*Short exercise:*
How many lines in the data below contain the string "elevation", with case counting? Give only the number.

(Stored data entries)
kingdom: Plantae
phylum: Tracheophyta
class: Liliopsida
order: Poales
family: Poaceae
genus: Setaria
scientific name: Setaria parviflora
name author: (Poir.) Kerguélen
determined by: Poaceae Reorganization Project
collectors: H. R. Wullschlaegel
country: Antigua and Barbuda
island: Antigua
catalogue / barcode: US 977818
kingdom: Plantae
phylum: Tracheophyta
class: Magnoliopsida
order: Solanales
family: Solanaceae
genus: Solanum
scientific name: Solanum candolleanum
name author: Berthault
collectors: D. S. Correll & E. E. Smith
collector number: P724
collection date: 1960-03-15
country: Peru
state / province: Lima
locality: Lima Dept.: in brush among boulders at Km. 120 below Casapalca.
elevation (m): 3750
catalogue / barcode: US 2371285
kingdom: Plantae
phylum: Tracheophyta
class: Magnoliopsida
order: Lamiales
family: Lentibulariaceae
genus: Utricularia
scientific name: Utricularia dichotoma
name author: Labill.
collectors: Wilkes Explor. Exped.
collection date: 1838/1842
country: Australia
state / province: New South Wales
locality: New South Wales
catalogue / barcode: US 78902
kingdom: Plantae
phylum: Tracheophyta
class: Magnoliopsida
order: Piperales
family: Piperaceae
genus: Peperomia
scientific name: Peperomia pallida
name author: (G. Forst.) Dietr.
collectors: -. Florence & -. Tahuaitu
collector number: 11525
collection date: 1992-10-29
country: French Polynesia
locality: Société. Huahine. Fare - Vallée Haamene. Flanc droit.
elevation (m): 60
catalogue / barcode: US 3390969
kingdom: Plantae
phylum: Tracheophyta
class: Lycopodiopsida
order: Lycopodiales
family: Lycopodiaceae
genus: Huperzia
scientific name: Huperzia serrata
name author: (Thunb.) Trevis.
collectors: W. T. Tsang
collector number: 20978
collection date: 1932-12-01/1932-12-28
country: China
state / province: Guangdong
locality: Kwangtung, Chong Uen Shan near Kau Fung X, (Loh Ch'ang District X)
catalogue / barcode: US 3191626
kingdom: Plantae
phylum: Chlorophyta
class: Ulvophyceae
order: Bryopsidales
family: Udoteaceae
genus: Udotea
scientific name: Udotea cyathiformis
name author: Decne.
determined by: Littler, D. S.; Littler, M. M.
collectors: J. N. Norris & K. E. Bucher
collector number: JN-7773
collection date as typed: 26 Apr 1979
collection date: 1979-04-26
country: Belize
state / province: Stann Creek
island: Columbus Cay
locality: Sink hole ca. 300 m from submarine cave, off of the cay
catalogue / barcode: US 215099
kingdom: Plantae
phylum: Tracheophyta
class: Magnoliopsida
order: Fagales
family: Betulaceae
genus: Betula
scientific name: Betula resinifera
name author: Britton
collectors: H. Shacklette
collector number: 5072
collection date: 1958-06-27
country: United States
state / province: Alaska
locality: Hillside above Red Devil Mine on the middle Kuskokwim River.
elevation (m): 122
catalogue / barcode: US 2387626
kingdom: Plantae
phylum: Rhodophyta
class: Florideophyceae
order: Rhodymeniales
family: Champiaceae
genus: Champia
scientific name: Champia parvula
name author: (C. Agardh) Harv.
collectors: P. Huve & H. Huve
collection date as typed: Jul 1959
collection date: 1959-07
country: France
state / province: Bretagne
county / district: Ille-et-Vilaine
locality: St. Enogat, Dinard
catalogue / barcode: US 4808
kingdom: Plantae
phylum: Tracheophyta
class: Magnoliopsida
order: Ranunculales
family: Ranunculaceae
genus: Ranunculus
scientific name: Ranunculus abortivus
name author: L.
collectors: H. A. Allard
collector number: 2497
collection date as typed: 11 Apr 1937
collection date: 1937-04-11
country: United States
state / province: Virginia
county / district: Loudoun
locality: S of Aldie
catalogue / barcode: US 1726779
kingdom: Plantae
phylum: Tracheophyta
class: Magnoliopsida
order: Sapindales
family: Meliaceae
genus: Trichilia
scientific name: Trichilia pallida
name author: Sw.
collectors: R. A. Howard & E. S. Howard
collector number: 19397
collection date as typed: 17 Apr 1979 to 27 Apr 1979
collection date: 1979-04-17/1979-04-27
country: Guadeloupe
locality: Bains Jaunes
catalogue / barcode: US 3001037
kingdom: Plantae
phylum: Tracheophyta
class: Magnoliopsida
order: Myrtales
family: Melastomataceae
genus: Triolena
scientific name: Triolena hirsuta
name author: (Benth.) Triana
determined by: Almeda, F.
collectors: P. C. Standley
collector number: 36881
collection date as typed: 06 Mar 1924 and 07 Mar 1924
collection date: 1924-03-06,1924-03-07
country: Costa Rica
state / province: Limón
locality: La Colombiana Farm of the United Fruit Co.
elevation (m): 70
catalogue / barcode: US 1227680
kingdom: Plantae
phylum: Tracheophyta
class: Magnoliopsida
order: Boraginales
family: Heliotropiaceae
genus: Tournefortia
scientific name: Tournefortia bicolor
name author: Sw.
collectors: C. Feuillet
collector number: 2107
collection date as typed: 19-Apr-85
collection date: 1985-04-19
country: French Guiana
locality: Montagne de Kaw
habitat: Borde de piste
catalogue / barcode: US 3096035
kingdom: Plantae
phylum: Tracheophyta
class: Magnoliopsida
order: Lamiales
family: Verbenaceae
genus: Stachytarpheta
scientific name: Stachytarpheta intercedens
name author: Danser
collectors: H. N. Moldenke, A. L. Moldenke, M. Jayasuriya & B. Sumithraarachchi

*Solution for this problem:*
4